Sur l’amende mise à la charge de la société requérante au titre des années 2017 et 2018 :
Aux termes de l’article 1729 H du code général des impôts : « Donne lieu à l’application d’une amende égale à 5 000 euros ou, en cas de rectification et si le montant en est plus élevé, d’une majoration de 10 % des droits mis à la charge du contribuable : / 1° Le défaut de présentation des documents, données et traitements nécessaires à la mise en œuvre des investigations prévues au II de l’article L. 47 A du livre des procédures fiscales ; / 2° Le défaut de mise à disposition des copies des documents, données et traitements soumis à contrôle dans les délais et selon les normes prévus au II du même article L. 47 A ».
Il résulte de ce qui a été dit au point 10 que la comptabilité de la SARL Daliaclose Lingerie était tenue au moyen d’un système informatisé. Il résulte également de l’instruction que la société requérante n’a pas remis au vérificateur les fichiers informatiques nécessaires à la réalisation des investigations prévues au II de l’article L. 47 A du code général des impôts. Dès lors, l’administration était fondée à lui appliquer l’amende prévue à l’article 1729 H du code général des impôts.
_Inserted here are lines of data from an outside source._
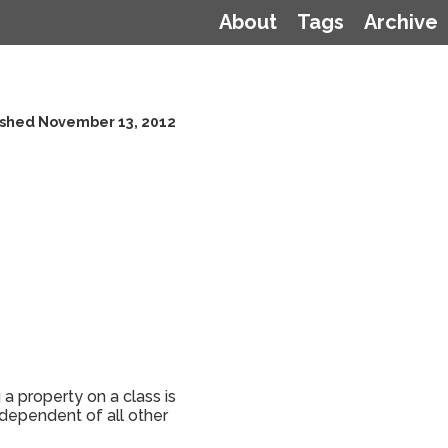
About
Tags
Archive
ished November 13, 2012
a property on a class is
ndependent of all other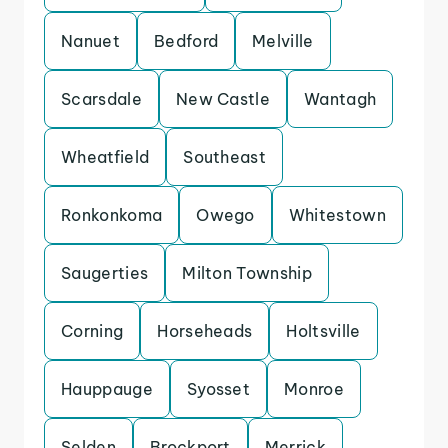
Nanuet
Bedford
Melville
Scarsdale
New Castle
Wantagh
Wheatfield
Southeast
Ronkonkoma
Owego
Whitestown
Saugerties
Milton Township
Corning
Horseheads
Holtsville
Hauppauge
Syosset
Monroe
Selden
Brockport
Merrick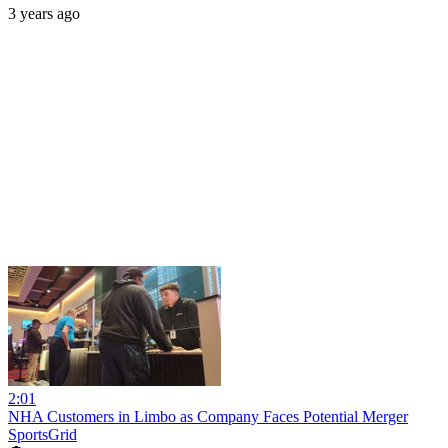
3 years ago
2:01
NHA Customers in Limbo as Company Faces Potential Merger
SportsGrid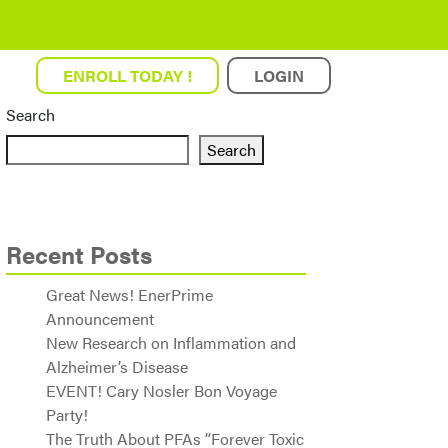
ENROLL TODAY !
LOGIN
Search
Search
Recent Posts
Great News! EnerPrime
Announcement
New Research on Inflammation and
Alzheimer’s Disease
EVENT! Cary Nosler Bon Voyage
Party!
The Truth About PFAs “Forever Toxic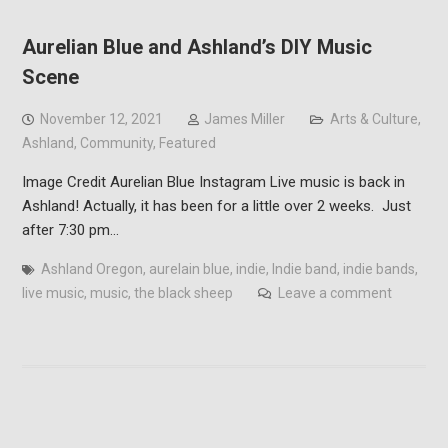
Aurelian Blue and Ashland’s DIY Music
Scene
November 12, 2021
James Miller
Arts & Culture
,
Ashland
,
Community
,
Featured
Image Credit Aurelian Blue Instagram Live music is back in
Ashland! Actually, it has been for a little over 2 weeks. Just
after 7:30 pm…
Ashland Oregon
,
aurelain blue
,
indie
,
Indie band
,
indie bands
,
live music
,
music
,
the black sheep
Leave a comment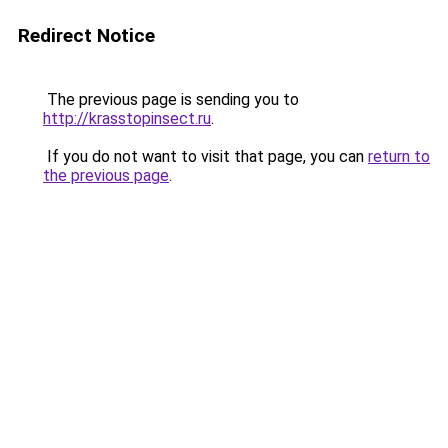
Redirect Notice
The previous page is sending you to
http://krasstopinsect.ru
.
If you do not want to visit that page, you can
return to
the previous page
.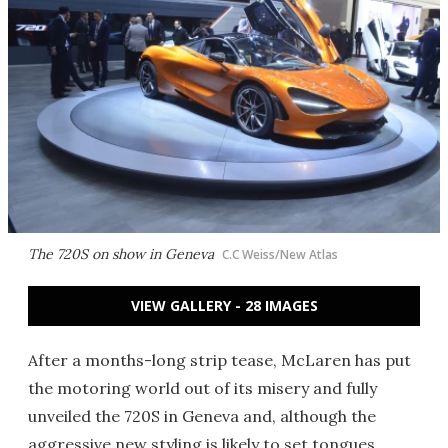
The 720S on show in Geneva
C.C Weiss/New Atlas
VIEW GALLERY - 28 IMAGES
After a months-long strip tease, McLaren has put
the motoring world out of its misery and fully
unveiled the 720S in Geneva and, although the
aggressive new styling is likely to set tongues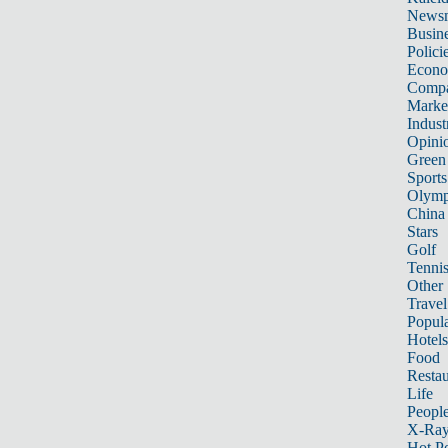
News
Busin
Polici
Econ
Compa
Marke
Indust
Opini
Green
Sports
Olymp
China
Stars
Golf
Tenni
Other 
Travel
Popula
Hotels
Food
Restau
Life
Peopl
X-Ra
Hot P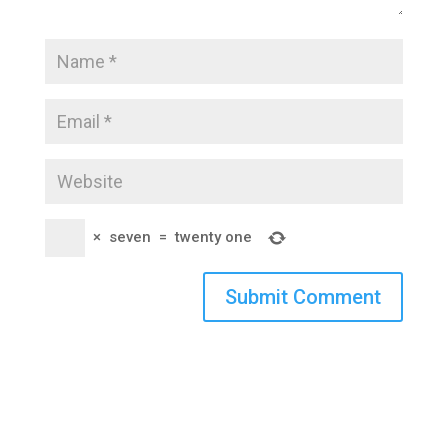
×
seven
=
twenty one
Submit Comment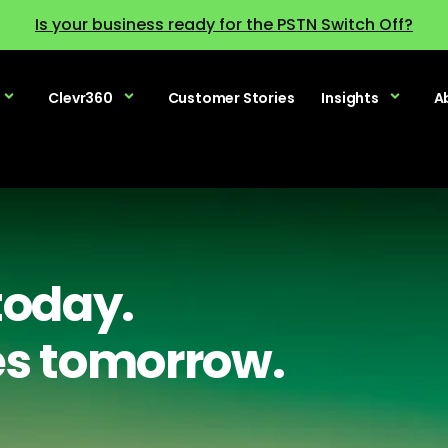
Is your business ready for the PSTN Switch Off?
Clevr360
Customer Stories
Insights
A
today.
es tomorrow.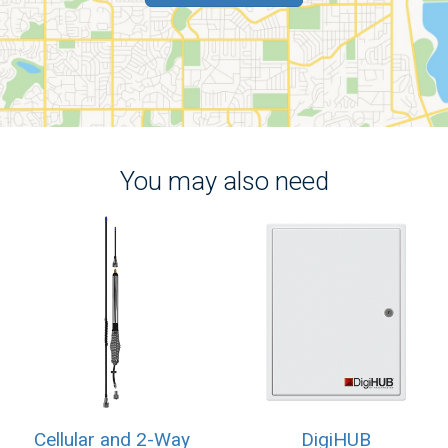
You may also need
Cellular and 2-Way
DigiHUB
Il résulte de ce qui précède que la requête de la SARL Daliaclose Lingerie doit être rejetée en toutes ses conclusions.
D É C I D E :
Article 1er : La requête de la SARL Daliaclose Lingerie est rejetée.
Article 2 : Le présent jugement sera notifié à la SARL Daliaclose Lingerie et au directeur de la direction spécialisée de contrôle fiscal d’Ile-de-France.
Délibéré après l’audience du 2 décembre 2025, à laquelle siégeaient :
- Mme Dely, présidente,
- M. Breton, premier conseiller,
- M. Bastian, conseiller.
Rendu public par mise à disposition au greffe le 16 décembre 2025.
Le rapporteur,
T. BretonLa présidente,
I. Dely
La greffière,
A. Kouadio-TiacohLa République mande et ordonne à la ministre de l’action et des comptes publics en ce qui la concerne ou à tous commissaires de justice à ce requis en ce qui concerne les voies de droit commun contre les parties privées, de pourvoir à l’exécution de la présente décision.